§ WORK TASK:
Can you render every text line in the records below as a JSON list of strings, one string per line, with blank lines skipped? Leave the pictures out of the answer.

§ RECORDS TO PROCESS:
Content starts
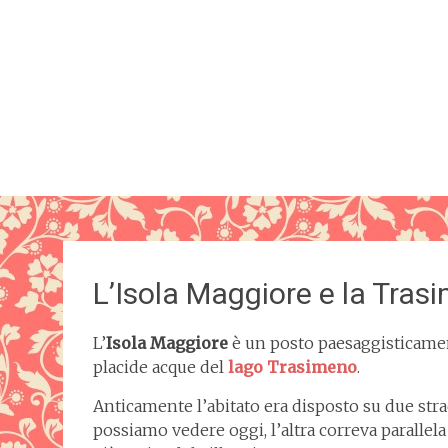
L’Isola Maggiore e la Tras
L’
Isola Maggiore
è un posto paesaggisticament
placide acque del
lago
Trasimeno
.
Anticamente l’abitato era disposto su due strad
possiamo vedere oggi, l’altra correva parallela p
Content ends
§ REPLY:
[
  "L’Isola Maggiore e la Tras",
  "L’",
  "Isola Maggiore",
  "è un posto paesaggisticament",
  "placide acque del",
  "lago",
  "Trasimeno",
  ".",
  "Anticamente l’abitato era disposto su due strad",
  "possiamo vedere oggi, l’altra correva parallela p"
]